The Justice Department’s push to extend legal protections to same-sex couples in civil and criminal matters is the latest example of U.S. Attorney General Eric Holder leading second-term social policy for the administration of President Barack Obama.
Holder said in a speech in New York on Feb. 8 that same-sex couples will receive many of the same rights as their heterosexual counterparts. Under the guidelines issued today, federal prosecutors won’t object if a same-sex spouse declines to provide testimony that might incriminate his or her partner.
That policy shift is the most recent instance of Holder staking out the administration’s views on contentious issues such as drug laws and voting rights. Last month, Holder’s deputy James Cole urged defense lawyers to help the government identify imprisoned drug offenders who should win clemency because they were sentenced under stricter laws than exist today.
“The Justice Department’s role in confronting discrimination must be as aggressive today as it was in Robert Kennedy’s time,” Holder said, citing a crusading predecessor in his speech as a model for an activist approach. “As Attorney General, I will never let this department be simply a bystander during this important moment in history. We will act.”
In September, the Justice Department sued North Carolina, challenging voting restrictions that Holder said disproportionately affected “people who are young, people of color, people who are poor.” The lawsuit followed a 2013 U.S. Supreme Court ruling that invalidated part of the 1965 Voting Rights Act that opened the polls to millions of black Americans. The department had previously sued Texas on similar grounds.
The steps on social policy come as Holder begins his sixth year as the country’s top lawyer amid criticism from Republican lawmakers, who have blocked several of his previous policies. Holder’s plan to try accused 9/11 plotter Khalid Sheikh Mohammed in a civilian court was rejected by Congress, as was the administration’s plan to close the detention camp in Guantanamo Bay, Cuba.
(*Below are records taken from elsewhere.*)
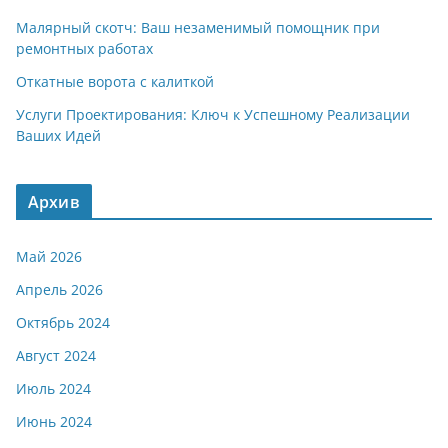
Малярный скотч: Ваш незаменимый помощник при
ремонтных работах
Откатные ворота с калиткой
Услуги Проектирования: Ключ к Успешному Реализации
Ваших Идей
Архив
Май 2026
Апрель 2026
Октябрь 2024
Август 2024
Июль 2024
Июнь 2024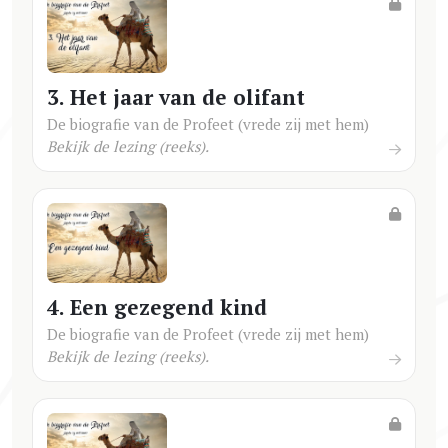
3. Het jaar van de olifant
De biografie van de Profeet (vrede zij met hem)
Bekijk de lezing (reeks).
4. Een gezegend kind
De biografie van de Profeet (vrede zij met hem)
Bekijk de lezing (reeks).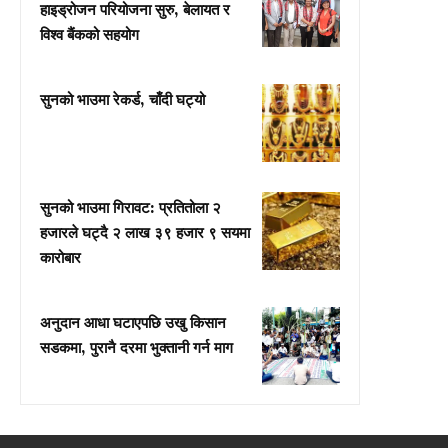
हाइड्रोजन परियोजना सुरु, बेलायत र
विश्व बैंकको सहयोग
सुनको भाउमा रेकर्ड, चाँदी घट्यो
सुनको भाउमा गिरावट: प्रतितोला २
हजारले घट्दै २ लाख ३९ हजार ९ सयमा
कारोबार
अनुदान आधा घटाएपछि उखु किसान
सडकमा, पुरानै दरमा भुक्तानी गर्न माग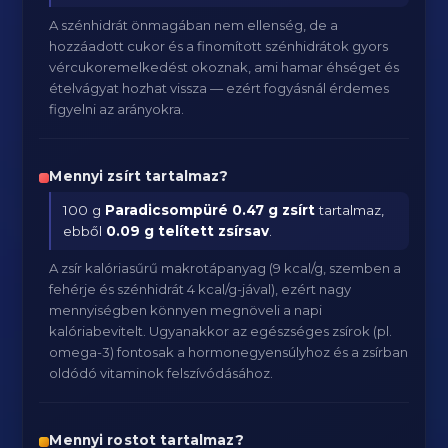
A szénhidrát önmagában nem ellenség, de a
hozzáadott cukor és a finomított szénhidrátok gyors
vércukoremelkedést okoznak, ami hamar éhséget és
ételvágyat hozhat vissza — ezért fogyásnál érdemes
figyelni az arányokra.
Mennyi zsírt tartalmaz?
100 g
Paradicsompüré
0.47 g zsírt
tartalmaz,
ebből
0.09 g telített zsírsav
.
A zsír kalóriasűrű makrotápanyag (9 kcal/g, szemben a
fehérje és szénhidrát 4 kcal/g-jával), ezért nagy
mennyiségben könnyen megnöveli a napi
kalóriabevitelt. Ugyanakkor az egészséges zsírok (pl.
omega-3) fontosak a hormonegyensúlyhoz és a zsírban
oldódó vitaminok felszívódásához.
Mennyi rostot tartalmaz?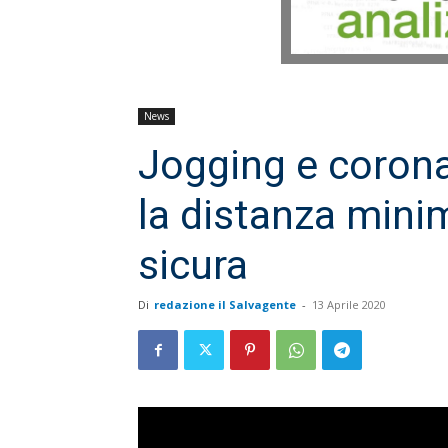
News
Jogging e corona
la distanza mini
sicura
Di
redazione il Salvagente
-
13 Aprile 2020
Holder was also the first sitting cabinet member to be held in contempt by lawmakers when House Republicans accused him of refusing to turn over information on his department’s botched Fast and Furious operation, a probe that allowed illegal gun purchases in the U.S. in an effort to link the weapons to Mexican gangs. He angered Democrats and Republicans alike over his department’s secret subpoena of Associated Press phone records in an investigation of leaks.
In his remarks on Feb. 8, Holder, the first black U.S. attorney general, linked the fight over gay marriage to the struggle of civil rights advocates in the 1950s and 1960s.
“As all-important as the fight against racial discrimination was then, and remains today, know this: My commitment to confronting discrimination based on sexual orientation or gender identity runs just as deep,” he said.
The policy change drew criticism from the National Organization for Marriage, a group seeking to block legalization of same-sex unions.
“It’s more utter lawlessness from the Obama administration,” said Brian Brown, the group’s president.
The new policy follows a U.S. Supreme Court decision last June that struck down the federal Defense of Marriage Act’s definition of marriage as a heterosexual union, a provision that had denied legally married gay couples federal benefits. On the same day, the court let stand a ruling that California’s ban on same-sex marriage was unconstitutional.
Gay marriage is legal in 17 U.S. states and the District of Columbia.
The Justice Department will also provide death and educational benefits, through the Public Safety Officers’ Benefits Program, to same-sex spouses of law-enforcement officers killed in the line of duty.
Holder’s move comes as polls have shown a growing public acceptance in America of gay marriage. In a Gallup Poll released last July, 52 percent of Americans backed laws permitting gay marriage, up from 27 percent in 1996.
Obama, after publicly saying he didn’t favor gay marriage, reversed himself in a televised interview in 2012, saying he thought “same-sex couples should be able to get married.”